• **Teks Sumber**:
^^^^^^^^

Kopula pada proposisi negatif tidak mungkin disembunyikan, karena bila demikian berarti mengiakan hubungan antara term subyek dan predikatnya. Kopula dalam proposisi merupakan keharusan, meskipun bisa dinyatakan dan bisa pula tidak. Jika proposisi itu diumpamakan sebagai makhluk hidup, maka term subyek, predikat srta quantifier adalah jasmaninya, sedangkan kopulanya adalah rohaninya karena kopula menegaskan hubungan antara subyek dan predikatnya, baik dalam arti mengiakan atau pun mengingkari, sebagai hakikat dari suatu pernyataan yang dapat menilai benar dan salahnya. Dengan quantifier dapat kita ketahui kuantitas proposisi tertentu, apakah universal, particular ataukah singular, dan dengan kopula bisa kita ketahui kualitas proposisi itu apakah positif ataukah negatif. Dari kombinasi antara kuantitas dan kualitas proposisi maka ada enam macam proposisi.
1. Universal positif, seperti: Semua manusia kan mati.
2. Particular positif, seperti: Sebagian manusia adalah guru.
3. Singular positif, seperti: Rudi adalah pemain bulutangkis.
4. Universal negatif, seperti: semua kucing bukan burung.
5. Partikular negatif, seperti: Fatimah bukan gadis pemalu.
Proposisi universal positif, kopulanya mengakui hubungan subyek dan predikat secara keseluruhan, dalam logika dilambangkan dengan huruf A. Proposisi particular positif kopula mengakui hubungan subyek dan predikat sebagian saja dilambangkan dengan huruf I. Proposisi singular positif karena kopulanya mengakui hubungan subyek dan predikat secara keseluruhan maka juga dilambangkan dengan huruf A. Huruf A dan I masing-masing sebagai lambing proposisi universal positif dan particular positif diambil dari dua huruf hidup pertama kata Latin Affirmo yang berarti mengakui.

^^^^^^^^

• **Data Olahan**:
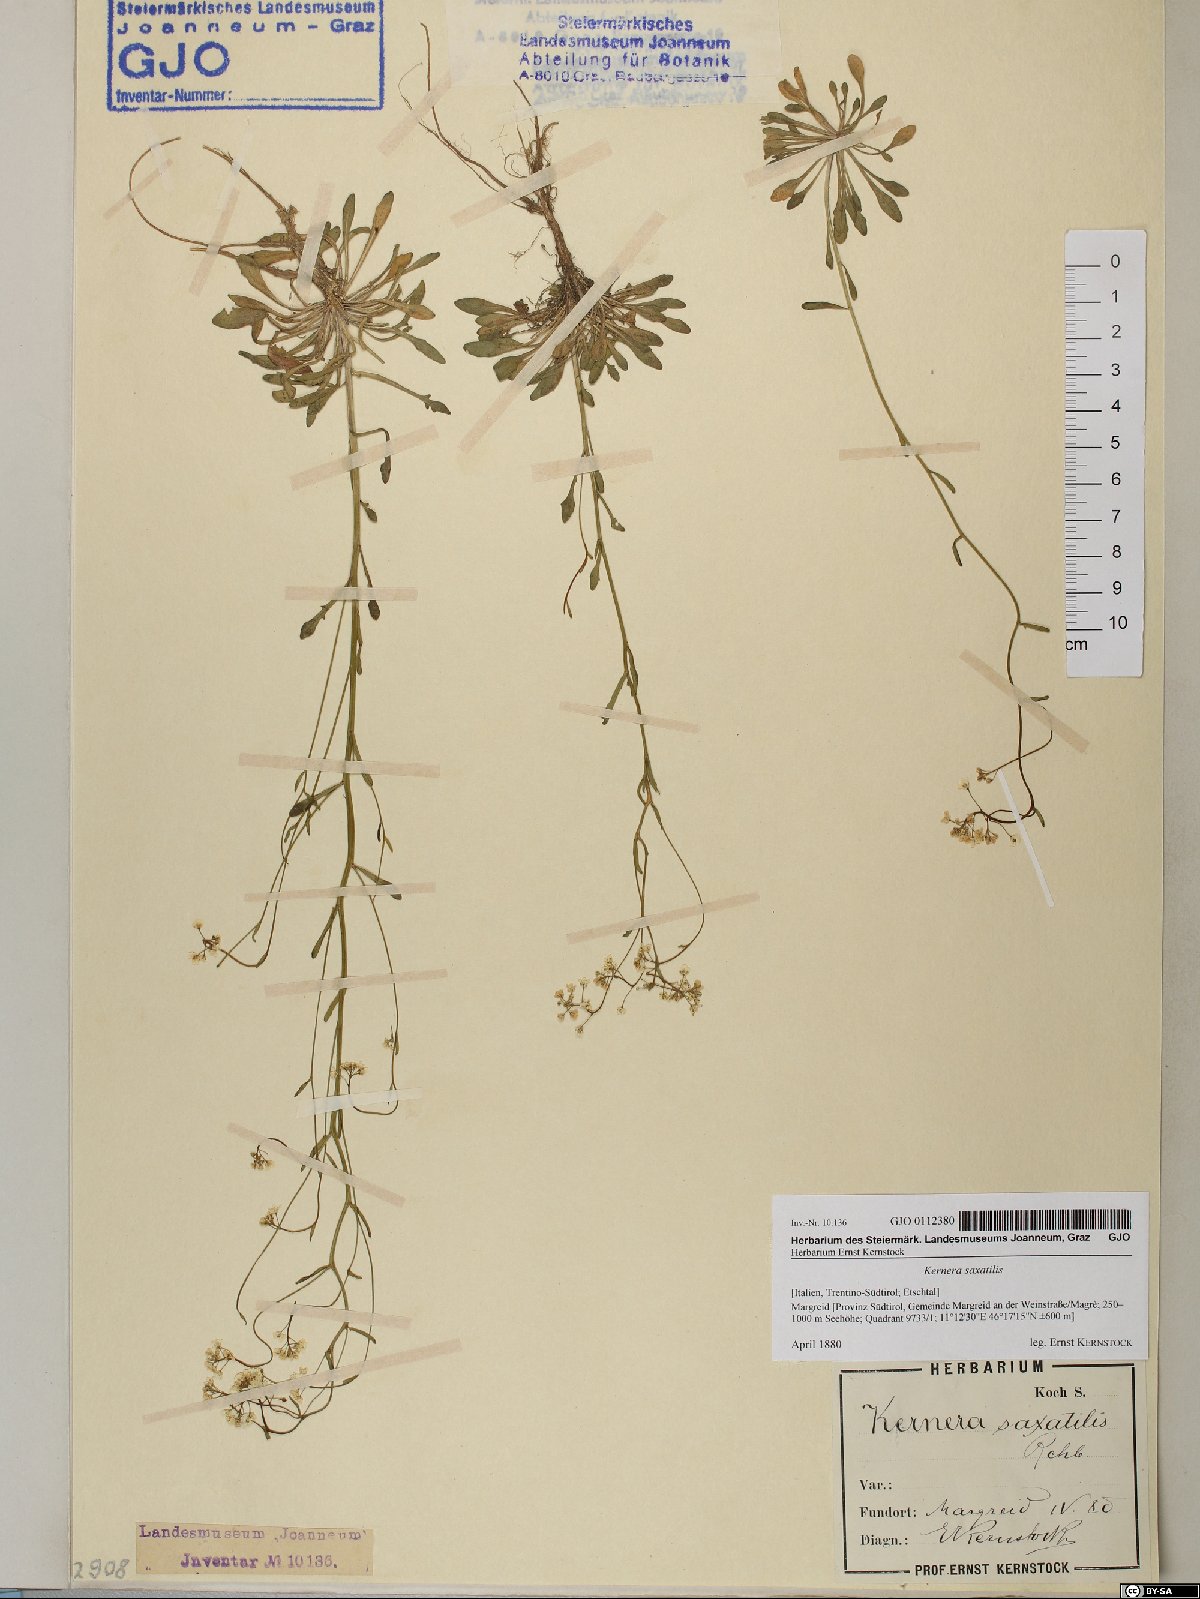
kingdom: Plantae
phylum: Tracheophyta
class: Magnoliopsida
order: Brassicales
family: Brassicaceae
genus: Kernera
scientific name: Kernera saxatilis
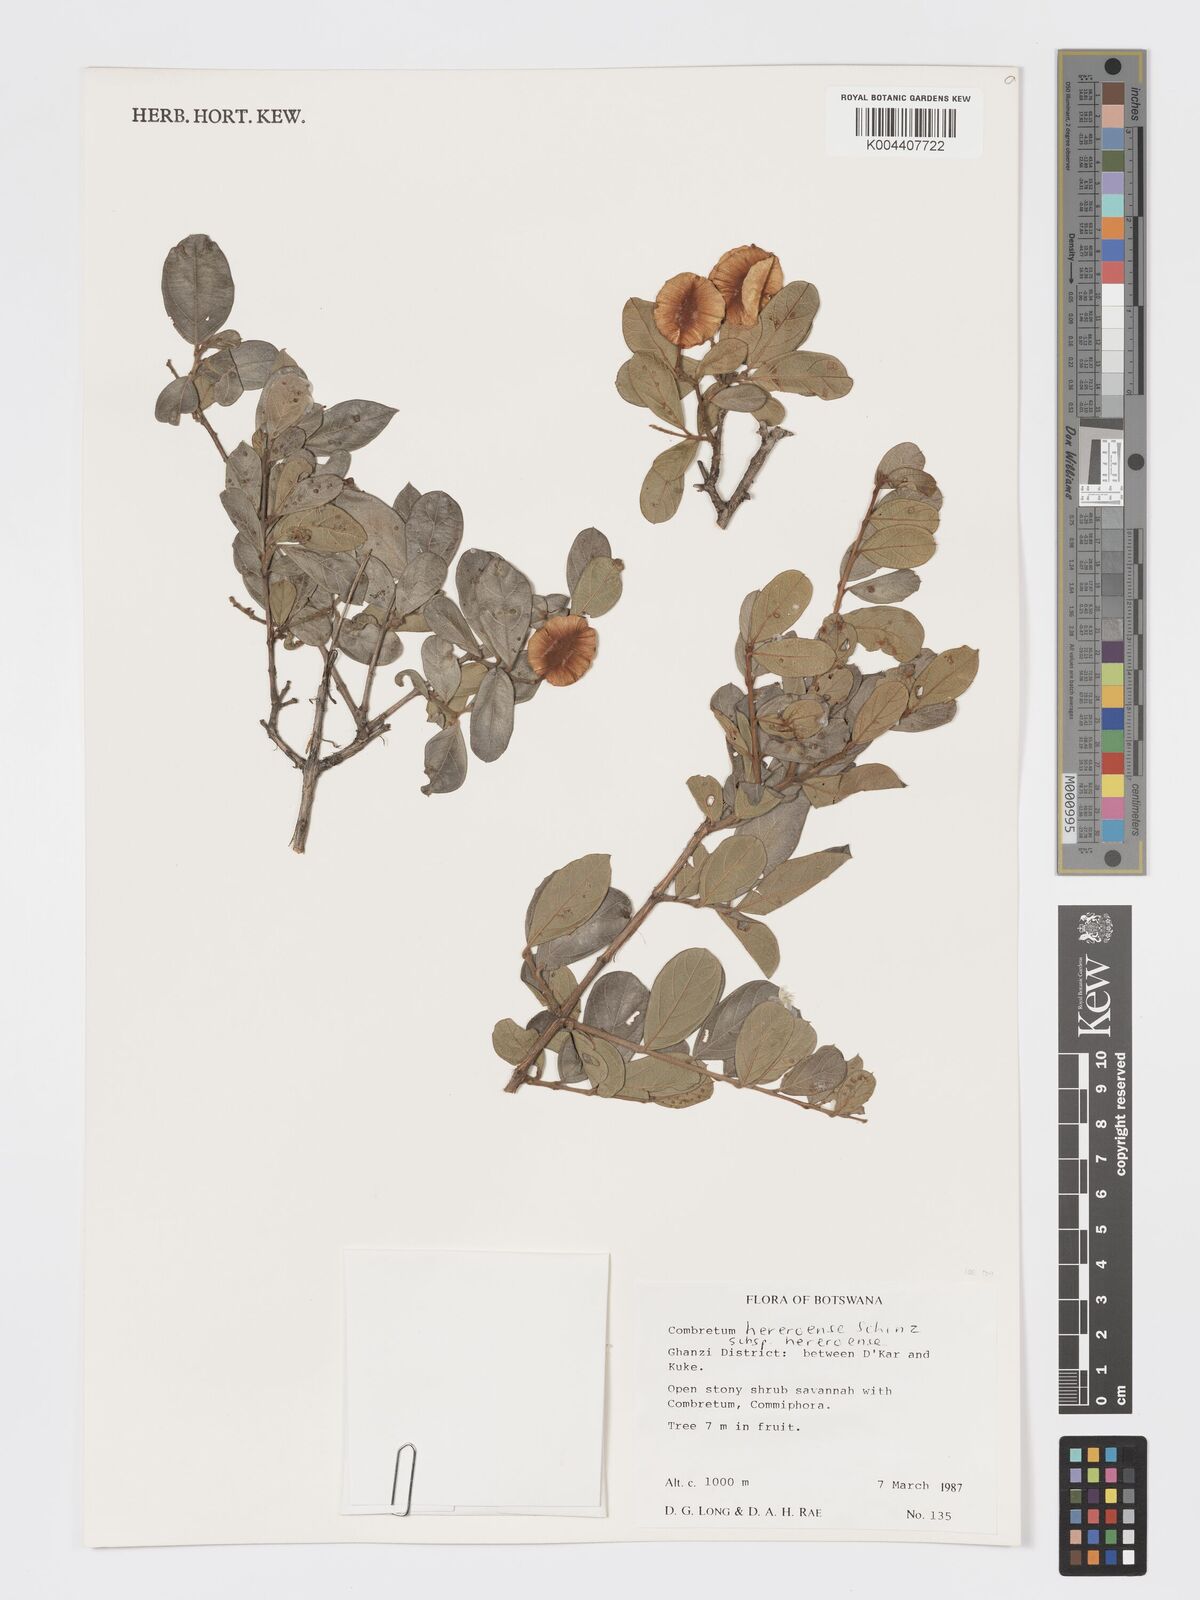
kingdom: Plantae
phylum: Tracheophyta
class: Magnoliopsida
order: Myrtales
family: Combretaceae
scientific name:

^^^^^^^^

• **Tugas 1**:
Tentukan apakah setiap pernyataan berikut sesuai dengan teks tentang proposisi di atas. Jawab dengan ya atau tidak, lalu kutip kata-kata teks yang menentukannya persis seperti aslinya.
(a) Proposisi particular positif dilambangkan dengan huruf I.
(b) Kualitas suatu proposisi diketahui dari quantifier-nya.
(c) Kopula pada proposisi negatif boleh disembunyikan.
• **Tugas 2**:
Masukkan semua baris data tentang makhluk hidup di atas ke dalam daftar JSON berisi string, satu string untuk setiap baris, tanpa baris kosong. Jangan sertakan gambar dalam jawaban.

• **Jawaban Lengkap 1**:
(a) Ya: "Proposisi particular positif kopula mengakui hubungan subyek dan predikat sebagian saja dilambangkan dengan huruf I."
(b) Tidak: "dengan kopula bisa kita ketahui kualitas proposisi itu apakah positif ataukah negatif"
(c) Tidak: "Kopula pada proposisi negatif tidak mungkin disembunyikan"

• **Jawaban Lengkap 2**:
[
  "kingdom: Plantae",
  "phylum: Tracheophyta",
  "class: Magnoliopsida",
  "order: Brassicales",
  "family: Brassicaceae",
  "genus: Kernera",
  "scientific name: Kernera saxatilis",
  "kingdom: Plantae",
  "phylum: Tracheophyta",
  "class: Magnoliopsida",
  "order: Myrtales",
  "family: Combretaceae",
  "scientific name:"
]